● TASK TO CARRY OUT:
The answer must repeat every record exactly, with all pictures omitted.
RECORDS FOR THIS TASK below:
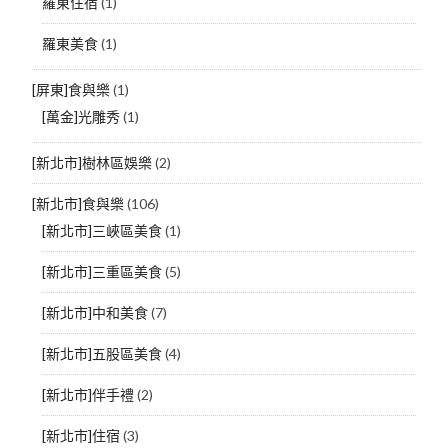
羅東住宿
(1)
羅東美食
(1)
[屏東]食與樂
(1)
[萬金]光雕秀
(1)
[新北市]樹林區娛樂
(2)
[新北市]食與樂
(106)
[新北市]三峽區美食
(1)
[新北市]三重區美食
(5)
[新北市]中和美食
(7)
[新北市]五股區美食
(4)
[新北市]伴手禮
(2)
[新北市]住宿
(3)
End of RECORDS FOR THIS TASK.
● FINAL ANSWER:
羅東住宿
(1)
羅東美食
(1)
[屏東]食與樂
(1)
[萬金]光雕秀
(1)
[新北市]樹林區娛樂
(2)
[新北市]食與樂
(106)
[新北市]三峽區美食
(1)
[新北市]三重區美食
(5)
[新北市]中和美食
(7)
[新北市]五股區美食
(4)
[新北市]伴手禮
(2)
[新北市]住宿
(3)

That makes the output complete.